## Work to be completed
In the records below, the line with "<source format=gbr>" opens the range and the line with "G04 Gerber Fmt" closes it; print that range exactly and nothing else.

## Records shown
========================================================================

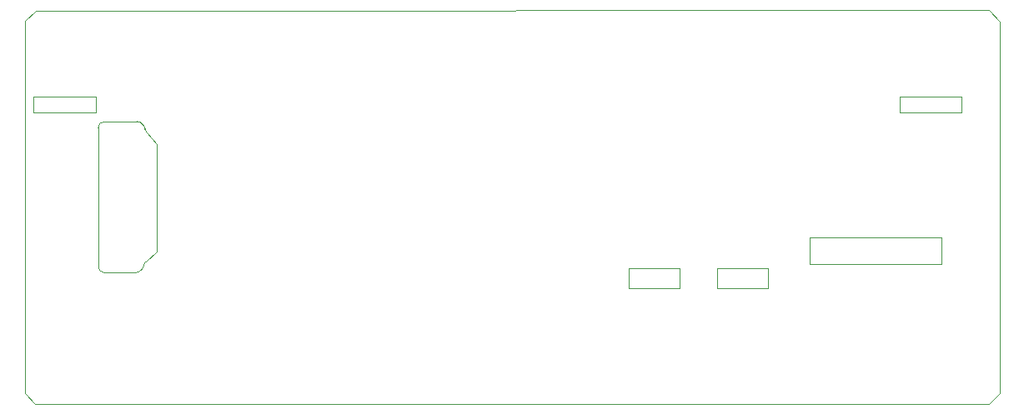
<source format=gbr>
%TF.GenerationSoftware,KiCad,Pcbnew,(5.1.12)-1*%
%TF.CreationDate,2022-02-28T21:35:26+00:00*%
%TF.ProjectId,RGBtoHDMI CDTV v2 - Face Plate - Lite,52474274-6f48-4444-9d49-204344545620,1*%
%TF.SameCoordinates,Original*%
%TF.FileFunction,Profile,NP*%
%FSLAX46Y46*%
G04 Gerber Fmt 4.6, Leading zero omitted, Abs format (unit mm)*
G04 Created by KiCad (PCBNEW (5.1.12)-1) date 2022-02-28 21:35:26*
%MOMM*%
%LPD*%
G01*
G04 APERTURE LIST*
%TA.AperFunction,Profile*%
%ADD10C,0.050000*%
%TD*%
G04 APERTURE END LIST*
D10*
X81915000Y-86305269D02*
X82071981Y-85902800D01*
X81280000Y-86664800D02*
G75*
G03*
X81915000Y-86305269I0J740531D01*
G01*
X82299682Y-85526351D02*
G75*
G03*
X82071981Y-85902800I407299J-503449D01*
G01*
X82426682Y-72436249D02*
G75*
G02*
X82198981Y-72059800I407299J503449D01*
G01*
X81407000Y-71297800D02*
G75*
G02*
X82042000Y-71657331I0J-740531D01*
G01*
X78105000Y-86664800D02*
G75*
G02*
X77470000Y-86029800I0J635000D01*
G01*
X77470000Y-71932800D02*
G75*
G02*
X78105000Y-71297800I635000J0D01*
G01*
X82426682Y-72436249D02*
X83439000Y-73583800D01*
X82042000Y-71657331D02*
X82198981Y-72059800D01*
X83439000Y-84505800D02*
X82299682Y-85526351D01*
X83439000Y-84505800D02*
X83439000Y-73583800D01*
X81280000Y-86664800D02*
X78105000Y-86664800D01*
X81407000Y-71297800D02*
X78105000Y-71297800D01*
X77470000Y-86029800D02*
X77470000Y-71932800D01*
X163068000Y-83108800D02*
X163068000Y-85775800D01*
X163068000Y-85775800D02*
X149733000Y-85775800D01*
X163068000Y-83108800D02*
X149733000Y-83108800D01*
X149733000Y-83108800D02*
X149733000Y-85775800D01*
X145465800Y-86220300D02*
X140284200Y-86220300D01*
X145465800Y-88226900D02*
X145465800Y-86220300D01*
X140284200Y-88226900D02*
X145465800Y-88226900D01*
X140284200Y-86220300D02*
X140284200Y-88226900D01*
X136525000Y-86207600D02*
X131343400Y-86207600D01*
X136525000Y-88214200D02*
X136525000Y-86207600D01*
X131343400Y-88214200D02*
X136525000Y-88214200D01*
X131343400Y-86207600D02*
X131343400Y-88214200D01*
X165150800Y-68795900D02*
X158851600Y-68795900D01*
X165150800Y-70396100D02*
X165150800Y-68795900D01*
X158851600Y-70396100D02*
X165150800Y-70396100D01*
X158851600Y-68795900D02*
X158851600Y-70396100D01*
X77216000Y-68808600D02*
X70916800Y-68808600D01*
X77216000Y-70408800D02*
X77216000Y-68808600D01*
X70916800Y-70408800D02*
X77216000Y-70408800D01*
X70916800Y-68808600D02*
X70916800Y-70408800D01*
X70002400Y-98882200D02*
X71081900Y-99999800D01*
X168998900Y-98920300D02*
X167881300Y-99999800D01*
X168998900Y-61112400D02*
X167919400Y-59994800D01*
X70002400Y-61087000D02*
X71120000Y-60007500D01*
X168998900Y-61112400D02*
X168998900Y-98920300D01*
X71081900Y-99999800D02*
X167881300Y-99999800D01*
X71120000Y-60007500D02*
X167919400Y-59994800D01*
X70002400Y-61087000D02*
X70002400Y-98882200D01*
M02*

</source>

========================================================================

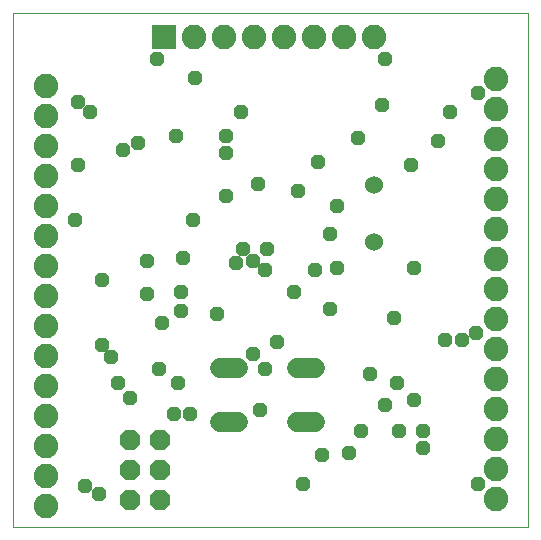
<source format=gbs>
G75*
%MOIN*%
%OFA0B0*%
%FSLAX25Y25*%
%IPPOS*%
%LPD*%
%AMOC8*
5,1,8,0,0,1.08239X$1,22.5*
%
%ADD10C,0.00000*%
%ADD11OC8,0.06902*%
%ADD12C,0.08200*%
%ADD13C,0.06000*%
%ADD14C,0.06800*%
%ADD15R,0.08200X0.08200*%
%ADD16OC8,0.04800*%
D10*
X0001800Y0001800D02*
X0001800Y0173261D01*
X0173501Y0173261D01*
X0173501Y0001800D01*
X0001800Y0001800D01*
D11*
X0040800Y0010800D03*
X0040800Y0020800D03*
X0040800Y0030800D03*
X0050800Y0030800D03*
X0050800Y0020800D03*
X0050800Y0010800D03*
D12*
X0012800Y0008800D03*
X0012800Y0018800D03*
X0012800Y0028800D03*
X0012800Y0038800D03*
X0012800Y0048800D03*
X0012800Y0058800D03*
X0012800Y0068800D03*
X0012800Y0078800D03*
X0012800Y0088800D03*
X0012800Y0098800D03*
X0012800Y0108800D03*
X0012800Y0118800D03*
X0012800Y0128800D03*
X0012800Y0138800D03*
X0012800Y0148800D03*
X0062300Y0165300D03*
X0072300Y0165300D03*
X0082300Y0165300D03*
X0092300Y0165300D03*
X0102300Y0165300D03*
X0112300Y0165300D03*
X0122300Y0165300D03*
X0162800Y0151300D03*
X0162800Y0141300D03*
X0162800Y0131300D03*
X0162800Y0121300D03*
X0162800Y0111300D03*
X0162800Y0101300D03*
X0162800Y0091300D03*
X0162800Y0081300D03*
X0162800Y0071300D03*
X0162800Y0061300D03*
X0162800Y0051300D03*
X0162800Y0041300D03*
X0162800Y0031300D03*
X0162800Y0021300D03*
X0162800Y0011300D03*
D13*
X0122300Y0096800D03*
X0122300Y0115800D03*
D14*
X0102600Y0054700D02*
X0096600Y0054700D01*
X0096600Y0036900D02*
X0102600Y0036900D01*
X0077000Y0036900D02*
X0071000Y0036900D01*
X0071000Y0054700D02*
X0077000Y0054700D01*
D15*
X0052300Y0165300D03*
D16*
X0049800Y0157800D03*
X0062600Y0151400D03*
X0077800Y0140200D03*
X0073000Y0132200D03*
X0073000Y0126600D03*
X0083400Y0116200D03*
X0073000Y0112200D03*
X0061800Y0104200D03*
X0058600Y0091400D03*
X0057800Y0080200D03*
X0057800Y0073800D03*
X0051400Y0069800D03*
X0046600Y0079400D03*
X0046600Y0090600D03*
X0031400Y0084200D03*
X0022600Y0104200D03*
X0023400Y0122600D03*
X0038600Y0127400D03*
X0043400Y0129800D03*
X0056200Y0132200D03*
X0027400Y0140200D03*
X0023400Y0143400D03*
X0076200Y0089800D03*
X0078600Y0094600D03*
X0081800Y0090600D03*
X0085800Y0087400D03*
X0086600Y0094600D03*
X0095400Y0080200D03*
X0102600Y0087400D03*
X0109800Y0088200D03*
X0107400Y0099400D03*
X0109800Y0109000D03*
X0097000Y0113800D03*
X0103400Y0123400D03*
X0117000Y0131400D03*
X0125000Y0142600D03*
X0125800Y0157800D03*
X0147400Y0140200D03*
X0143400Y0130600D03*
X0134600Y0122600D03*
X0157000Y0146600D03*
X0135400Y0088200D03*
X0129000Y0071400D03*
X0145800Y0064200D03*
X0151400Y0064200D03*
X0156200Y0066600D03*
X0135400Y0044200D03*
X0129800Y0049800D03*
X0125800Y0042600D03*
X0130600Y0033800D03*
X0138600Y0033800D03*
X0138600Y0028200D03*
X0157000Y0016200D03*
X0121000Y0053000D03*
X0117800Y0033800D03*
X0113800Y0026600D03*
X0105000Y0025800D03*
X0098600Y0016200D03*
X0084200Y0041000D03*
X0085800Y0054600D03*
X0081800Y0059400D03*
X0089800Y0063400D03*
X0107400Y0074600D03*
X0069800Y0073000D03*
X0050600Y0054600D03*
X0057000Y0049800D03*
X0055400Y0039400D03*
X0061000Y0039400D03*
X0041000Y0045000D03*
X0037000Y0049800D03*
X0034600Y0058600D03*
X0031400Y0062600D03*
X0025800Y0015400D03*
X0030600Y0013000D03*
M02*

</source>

========================================================================

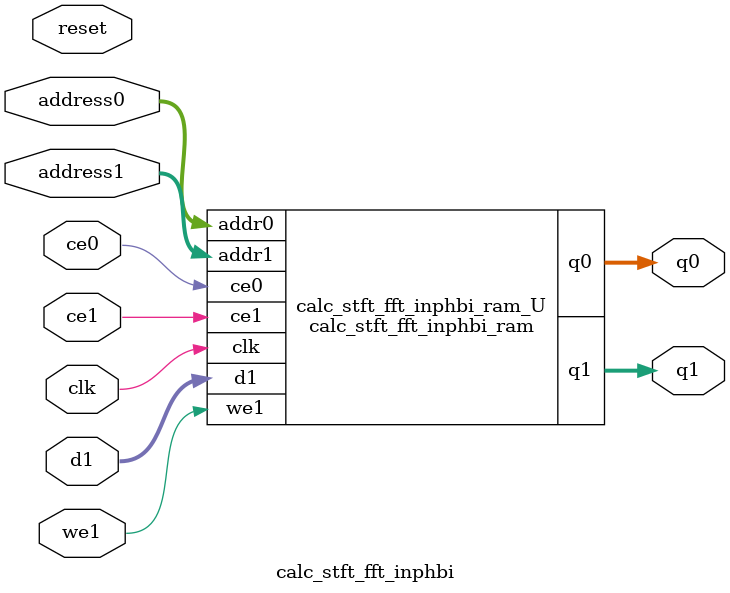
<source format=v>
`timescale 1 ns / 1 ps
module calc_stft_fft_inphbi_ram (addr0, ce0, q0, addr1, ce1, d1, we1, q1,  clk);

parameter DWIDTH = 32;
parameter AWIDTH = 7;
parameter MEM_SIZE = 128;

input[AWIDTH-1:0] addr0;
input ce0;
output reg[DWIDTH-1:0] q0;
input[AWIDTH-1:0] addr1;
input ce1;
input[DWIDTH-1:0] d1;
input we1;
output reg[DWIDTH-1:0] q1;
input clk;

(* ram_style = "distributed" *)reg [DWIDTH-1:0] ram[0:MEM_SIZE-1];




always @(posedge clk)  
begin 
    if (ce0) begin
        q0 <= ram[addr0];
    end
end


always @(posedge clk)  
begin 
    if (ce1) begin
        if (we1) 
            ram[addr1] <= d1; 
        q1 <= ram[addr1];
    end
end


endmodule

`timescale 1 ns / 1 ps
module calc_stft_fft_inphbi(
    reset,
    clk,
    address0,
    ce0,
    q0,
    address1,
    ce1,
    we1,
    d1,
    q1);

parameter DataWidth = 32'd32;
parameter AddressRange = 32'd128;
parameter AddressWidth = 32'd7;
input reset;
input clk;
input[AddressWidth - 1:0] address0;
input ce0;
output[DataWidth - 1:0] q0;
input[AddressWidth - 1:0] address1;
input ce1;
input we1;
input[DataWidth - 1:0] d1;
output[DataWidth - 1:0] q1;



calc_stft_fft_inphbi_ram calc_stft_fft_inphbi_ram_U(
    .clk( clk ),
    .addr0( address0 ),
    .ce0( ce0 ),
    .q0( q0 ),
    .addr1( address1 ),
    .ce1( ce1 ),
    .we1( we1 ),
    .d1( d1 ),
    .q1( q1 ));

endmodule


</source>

========================================================================

## Task result
<source format=gbr>
%TF.GenerationSoftware,KiCad,Pcbnew,(5.1.12)-1*%
%TF.CreationDate,2022-02-28T21:35:26+00:00*%
%TF.ProjectId,RGBtoHDMI CDTV v2 - Face Plate - Lite,52474274-6f48-4444-9d49-204344545620,1*%
%TF.SameCoordinates,Original*%
%TF.FileFunction,Profile,NP*%
%FSLAX46Y46*%
G04 Gerber Fmt 4.6, Leading zero omitted, Abs format (unit mm)*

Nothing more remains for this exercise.